Poderíamos dizer que neste país, e, com certeza, em muitos outros tudo acaba em pizza, ou guacamole, big mac, ou outro quitute qualquer, que lembre uma reunião entre amigos que, comendo, como dizia Gilberto Freire, assim como os brasileiros, resolvem seus problemas em volta de uma mesa.

            Mas, nosso país inventou outra forma de consumir as falcatruas. É quando as mulheres dos envolvidos ou envolvidas em situações extremas são desnudadas. E temos muitos exemplos, desde a roupa tirada da “Fogueteira”, do episódio no Maracanã, ou seja, lançou um foguete e não se sabe por oportunismo da revista, ou da curiosidade do brasileiro, todos quiseram conhecer as partes da personagem, e, por que não, as íntimas, até a amante da hora do doleiro da Lava-jato. E, algumas vezes, são as próprias personagens que se despem ou se exibem em selfies, colocam suas imagens nuas na nuvem da web, ou até mesmo maridos e namorados que exibem suas divas para o instagram.

            Para se conhecer, é preciso comer, como era gostoso o francês, como a maçã, esse antropofagismo tão presente na nossa cultura. De comer o outro, seja a cultura ou o corpo para se conhecer melhor, comer com os olhos.

            A exposição dos corpos nus dos personagens do cotidiano televisivo ou não é a forma desse antropofagismo acontecer, quando até mesmo um simples “cofrinho” é motivo de fotos. Desse matar a curiosidade, a intimidade dos meliantes envolvidos em delitos, desde os profissionais do tráfico aos profissionais da corrupção do Estado e as celebridades de quinze minutos ou não.

            Incendeia-se o imaginário, reproduzido na mídia, que vai desde a exposição da famosa, em um trivial caminhar na praia, ou mesmo um jogo descontraído com os amigos, aos caminhos da burocracia e do crime e entra nos lares prosaicos.

            Conhecer passa a ser o desnudar, o retirar tudo que deslinda os corpos, suas formas, suas curvas, é uma espécie de ambição em entrar no íntimo para ter intimidade.

            E cabe aos paparazzi, aos chamarizes das manchetes à Playboy, aos próprios e seus familiares entregarem os corpos à curiosidade.

============

- LISTA DE TAREFAS
1. Enumere as comidas que o trecho fornecido nomeia como aquilo em que tudo acaba.
2. Segundo o trecho fornecido, em que lugar ocorreu o episódio da "Fogueteira"?
3. Imprima a parte do trecho fornecido que começa nas palavras "Incendeia-se o imaginário, reproduzido" e termina logo após "para ter intimidade.".
As linhas que vêm depois do texto constituem um material independente dele.

- DADOS FORNECIDOS

============

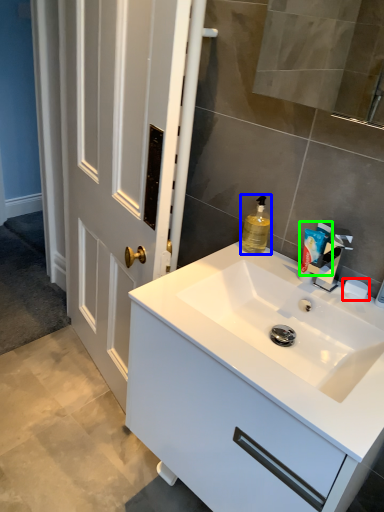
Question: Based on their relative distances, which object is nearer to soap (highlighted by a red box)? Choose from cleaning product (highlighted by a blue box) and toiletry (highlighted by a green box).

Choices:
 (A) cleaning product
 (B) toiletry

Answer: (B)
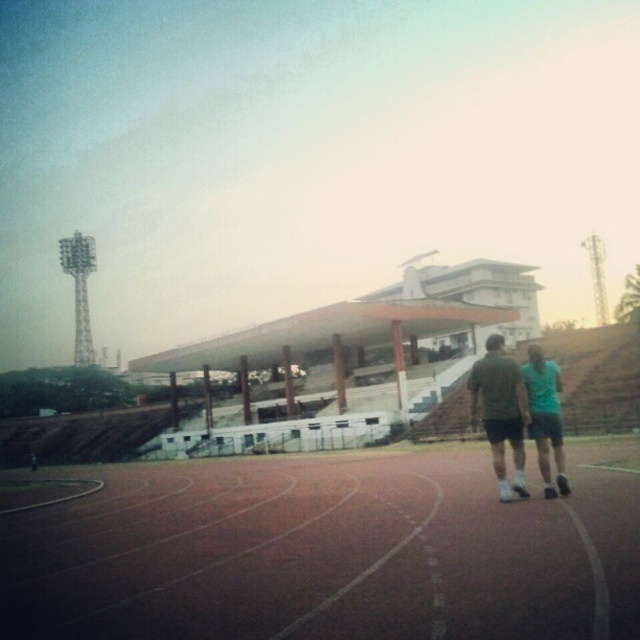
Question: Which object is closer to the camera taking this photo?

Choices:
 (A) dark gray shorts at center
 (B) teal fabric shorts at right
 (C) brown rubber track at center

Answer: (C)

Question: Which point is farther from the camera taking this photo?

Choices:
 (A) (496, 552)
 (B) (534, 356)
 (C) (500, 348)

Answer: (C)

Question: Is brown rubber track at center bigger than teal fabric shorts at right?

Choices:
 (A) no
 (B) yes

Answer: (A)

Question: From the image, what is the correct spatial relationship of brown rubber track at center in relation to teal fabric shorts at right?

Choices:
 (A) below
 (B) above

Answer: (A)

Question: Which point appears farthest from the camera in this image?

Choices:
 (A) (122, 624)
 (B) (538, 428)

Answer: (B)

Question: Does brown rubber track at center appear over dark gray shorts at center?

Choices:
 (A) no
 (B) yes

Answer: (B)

============

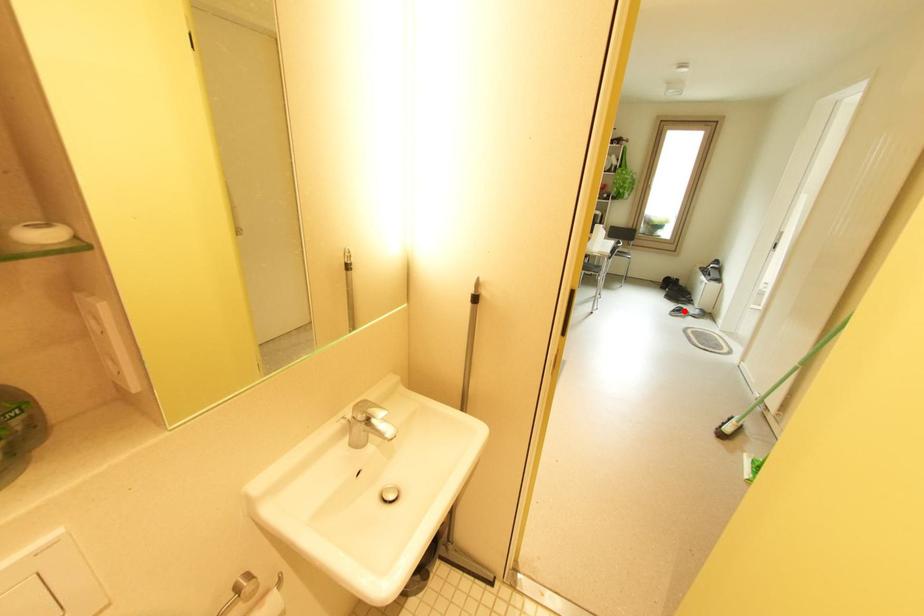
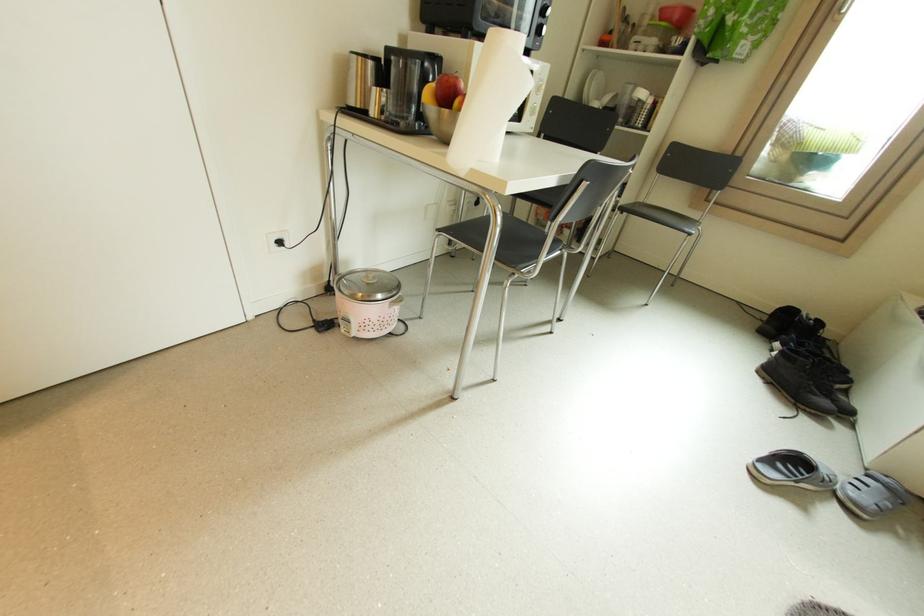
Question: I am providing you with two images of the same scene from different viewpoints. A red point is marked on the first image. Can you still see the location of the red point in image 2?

============

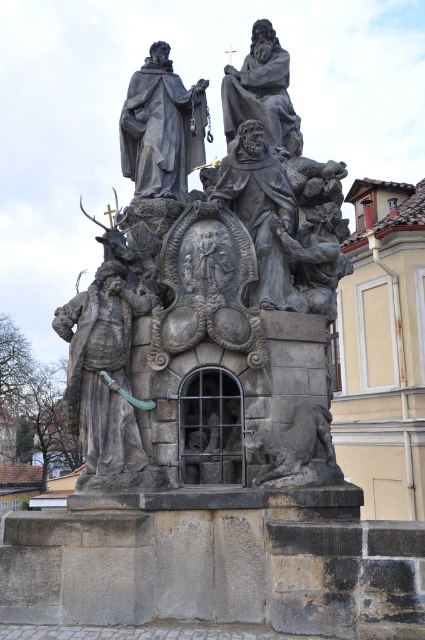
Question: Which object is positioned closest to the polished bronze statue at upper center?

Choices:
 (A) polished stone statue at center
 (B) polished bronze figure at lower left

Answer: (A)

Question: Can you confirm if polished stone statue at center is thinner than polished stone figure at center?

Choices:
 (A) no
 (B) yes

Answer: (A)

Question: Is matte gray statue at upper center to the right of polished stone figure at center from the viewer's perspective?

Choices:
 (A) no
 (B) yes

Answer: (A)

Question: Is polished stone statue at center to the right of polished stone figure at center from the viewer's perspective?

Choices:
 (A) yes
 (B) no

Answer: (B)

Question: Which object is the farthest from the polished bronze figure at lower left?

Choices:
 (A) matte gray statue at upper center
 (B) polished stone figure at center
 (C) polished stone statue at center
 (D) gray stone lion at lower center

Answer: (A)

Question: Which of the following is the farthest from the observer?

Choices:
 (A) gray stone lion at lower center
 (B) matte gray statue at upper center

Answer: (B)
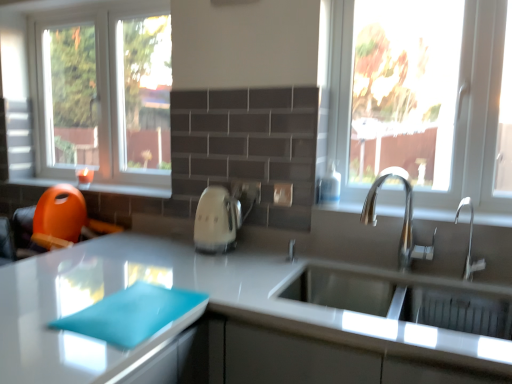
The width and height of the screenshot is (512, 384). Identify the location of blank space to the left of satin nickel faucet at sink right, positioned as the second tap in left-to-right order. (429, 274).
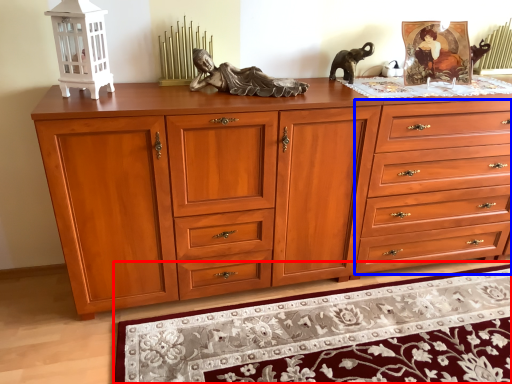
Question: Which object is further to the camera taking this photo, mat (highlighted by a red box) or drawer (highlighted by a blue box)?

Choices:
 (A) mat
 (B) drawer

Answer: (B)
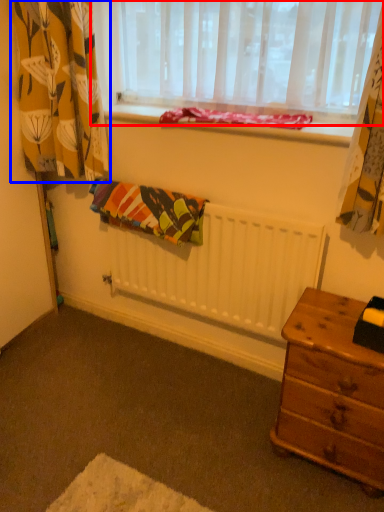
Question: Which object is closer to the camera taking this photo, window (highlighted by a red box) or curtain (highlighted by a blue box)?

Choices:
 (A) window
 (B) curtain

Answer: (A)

============

- RESPOSTAS DAS TAREFAS
1. Pizza, guacamole e big mac.

2. No Maracanã.

3.
Incendeia-se o imaginário, reproduzido na mídia, que vai desde a exposição da famosa, em um trivial caminhar na praia, ou mesmo um jogo descontraído com os amigos, aos caminhos da burocracia e do crime e entra nos lares prosaicos.

            Conhecer passa a ser o desnudar, o retirar tudo que deslinda os corpos, suas formas, suas curvas, é uma espécie de ambição em entrar no íntimo para ter intimidade.